The bargain-hunting is reflected in mortgage payment Southern California buyers are agreeing to pay. From DataQuick’s news release:
The typical monthly mortgage payment that Southland buyers committed themselves to paying was $1,671 last month, down from a $1,713 the previous month, and down from $2,430 a year ago. Adjusted for inflation, the current payment is at its lowest level five years. It’s 34.6 percent below its year-ago level and 22 percent lower than the spring of 1989, the peak of the prior real estate cycle.
Are we near the bottom? Here’s DataQuick analyst Andrew LePage’s take on the market, from the L.A. Times’ story:
The housing market “would really be in trouble if these bargain hunters weren’t so active,” DataQuick analyst Andrew LePage said.Without these buyers, homes would languish even longer on the market, leading to steeper price cuts, LePage said. But he cautioned that the uptick in sales activity probably wouldn’t lead to a bump in values in the near-term.“At some point prices stabilize, but that is six to 12 months later easily,” LePage said. “Then you’re also looking at years of relative stagnation” before prices actually rise.”
Christopher Thornburg of Beacon Economics also thinks the market still has room to fall.
By the time the slump is over, home values throughout the region will be down about the same amount — probably 40% to 50% below peak levels, predicts [Thornberg]. Home values in Los Angeles and Orange counties are down roughly 25% from their peaks last year.
“In the places that were harder hit, it’s pretty clear we’re getting close to the bottom,” Thornberg said, but “places like West L.A. — where people said, ‘It can’t happen here’ — are starting to stumble now. It’s a function of time.”

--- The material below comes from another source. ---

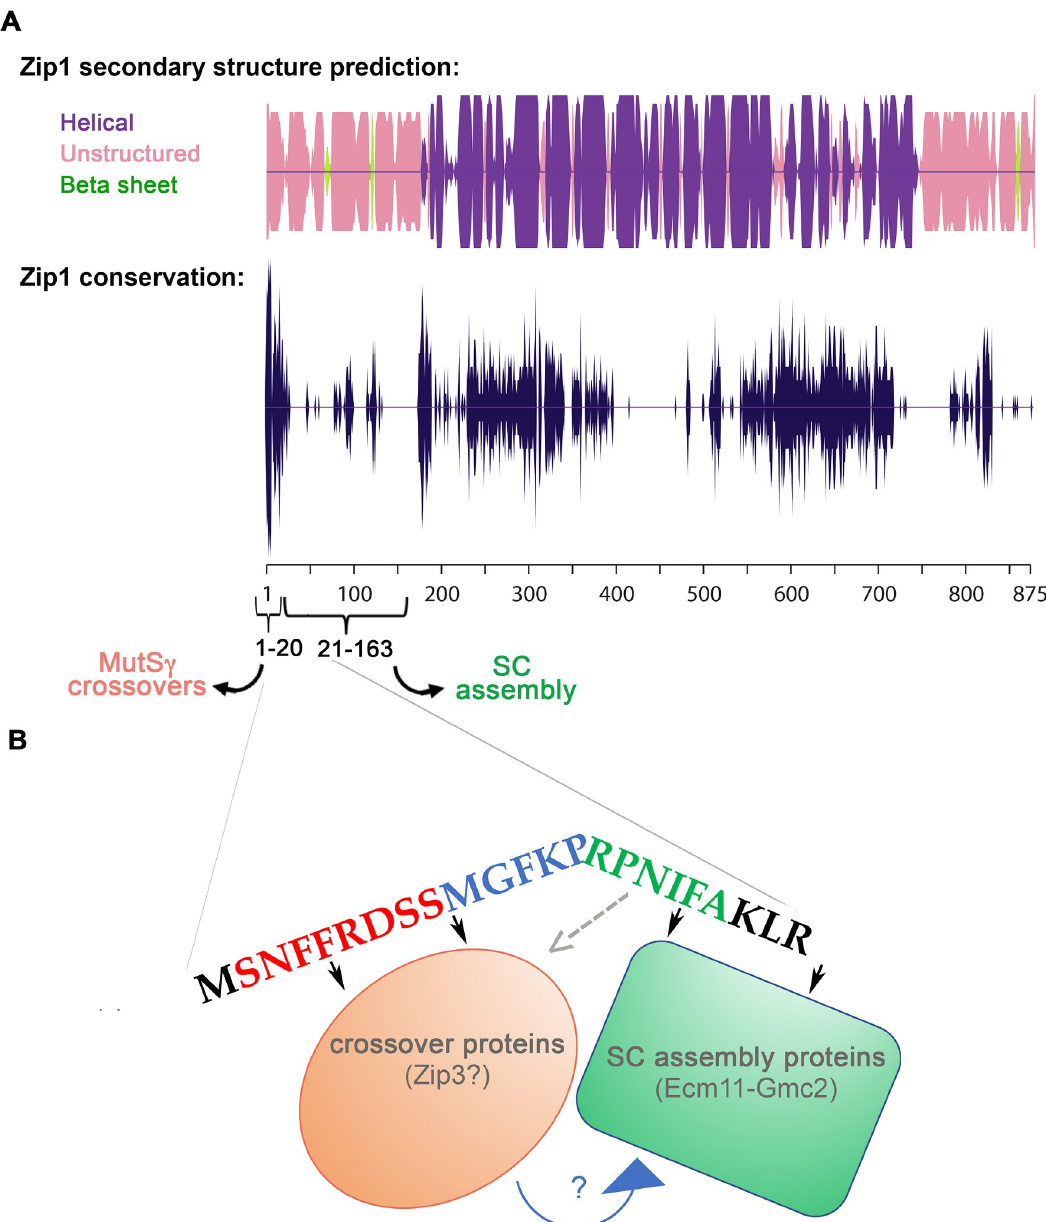
Fig 15. Adjacent conserved regions within Zip1’s N terminus coordinate meiotic crossing over with synapsis: A model . A) Cartoon illustrates the likelihood of the indicated secondary structure (alpha helical = purple; beta sheet = green; unstructured = pink) across the length of the 875 residue Zip1 protein. Secondary structure prediction was performed using JNet (http://www. compbio.dundee.ac.uk/www-jpred/). The lower line plot indicates the relative conservation of individual amino acid residues across the entire Zip1 protein, using homologs from the following 18 fungal species: Saccharomyces cerevisiae , Candida glabrata , Lachancea lanzarotensis , Tetrapisispora blattae , Tetrapisispora phaffii , Kazachstania naganishii , Vanderwaltozyma polyspora , Torulaspora delbrueckii , Zygosaccharomyces bailii , Zygosaccharomyces rouxii , Kazachstania africana , Naumovozyma dairenensis , Naumovozyma castellii , Kluyveromyces marxianus , Kluyveromyces dobzhanskii . Eremothecium cymbalariae , Ashbya gossypii , Ashbya aceri . Conservation scores are calculated in JalView 2.10 [67] based on multiple sequence alignment (http://www.jalview.org/help/html/ calculations/conservation.html). The conservation score is based on the physio-chemical properties of the amino acid residues and is given in arbitrary units from 0–11, where 11 is the most conserved (scores are listed in S6 Table). Stronger conservation is indicated by a longer line above and below the axis. The per-residue Jalview scores were plotted as an area graph in Excel and mirrored in Adobe Illustrator such that the amplitude of the plot signifies conservation: The maximum deviation from the center line indicates a maximum conservation (score = 11), whereas no deviation indicates no conservation (score = 0). Data plotted is listed in S6 Table. The cartoon in (B) illustrates the possibility that Zip1’s N terminal 20 residues represent adjacent functionalities: The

Foreclosures are figuring heavily into sales statistics, according to The Times’ story:
In Orange County, for instance, foreclosures and short sales constitute the majority of homes for sale in eight cities, among them Aliso Viejo, Santa Ana, Garden Grove and Anaheim, according to an analysis of listing data by Aliso Viejo real estate broker Steven Thomas.Overall, foreclosed homes made up 41.1% of the homes sold in June, the first time the percentage has topped 40% in this real estate cycle. In June 2007, foreclosed homes made up just 7.3% of home sales.